13 July 2007

Augustus (1972) by John Williams

My Google alert for ‘sonnet’ referred me to an article on John Williams, an American novelist of whom I had not previously heard.

He died in 1994, having completed a small body of work, novels that appear to be very different one from the other, at least superficially.

One of these was Augustus (1972), an epistolary-type novel about the first Roman emperor. The man is described by his contemporaries, friends, enemies and observers, in letters, diaries and official documents. It is technically accomplished, elegant in style and penetrating in its psychology, which cannot avoid being ‘modern’ and all the more interesting for that.

Augustus finally speaks for himself, as an old man, in a long last chapter, from which this excerpt particularly struck me today:

‘The young man, who does not know the future, sees life as kind of epic adventure, an Odyssey through strange seas and unknown islands, where he will test and prove his powers, and thereby discover his immortality.
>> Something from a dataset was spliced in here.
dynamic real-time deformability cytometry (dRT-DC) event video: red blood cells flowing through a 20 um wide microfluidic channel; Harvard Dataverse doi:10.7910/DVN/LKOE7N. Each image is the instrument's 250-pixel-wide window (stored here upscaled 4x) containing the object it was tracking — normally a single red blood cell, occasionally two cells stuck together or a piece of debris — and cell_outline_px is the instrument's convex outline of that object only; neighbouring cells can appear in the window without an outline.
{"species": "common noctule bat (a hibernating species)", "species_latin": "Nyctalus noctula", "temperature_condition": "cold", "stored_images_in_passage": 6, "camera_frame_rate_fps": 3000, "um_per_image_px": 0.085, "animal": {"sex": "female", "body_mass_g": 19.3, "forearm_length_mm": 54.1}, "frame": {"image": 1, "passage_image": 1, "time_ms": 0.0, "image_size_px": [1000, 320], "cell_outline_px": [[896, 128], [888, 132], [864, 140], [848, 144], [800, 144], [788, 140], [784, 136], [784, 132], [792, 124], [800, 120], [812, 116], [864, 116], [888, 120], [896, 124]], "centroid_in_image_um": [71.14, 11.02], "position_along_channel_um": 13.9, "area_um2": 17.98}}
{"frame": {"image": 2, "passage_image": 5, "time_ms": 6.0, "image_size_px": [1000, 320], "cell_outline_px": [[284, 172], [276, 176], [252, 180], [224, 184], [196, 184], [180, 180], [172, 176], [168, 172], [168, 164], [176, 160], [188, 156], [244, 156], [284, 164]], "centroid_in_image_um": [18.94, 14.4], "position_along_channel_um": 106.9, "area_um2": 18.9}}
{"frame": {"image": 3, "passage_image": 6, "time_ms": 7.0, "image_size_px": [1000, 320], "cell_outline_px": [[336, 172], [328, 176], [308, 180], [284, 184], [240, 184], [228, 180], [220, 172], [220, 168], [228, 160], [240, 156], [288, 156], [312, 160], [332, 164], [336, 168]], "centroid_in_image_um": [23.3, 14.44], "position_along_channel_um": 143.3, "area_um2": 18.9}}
The man of middle years, who has lived the future that he once dreamed, sees life as a tragedy; for he has learned that his power, however great will not prevail against those forces of accident and nature to which he gives the names of gods, and has learned that he is mortal.

But the man of age, if he plays his assigned role properly, must see life as a comedy. For his triumphs and his failures merge, and one is no more the occasion for pride or shame than the other; and he is neither the hero who proves himself against those forces, nor the protagonist who is destroyed by them. Like any poor, pitiable shell of an actor, he comes to see that he has played so many parts that there no longer is himself.’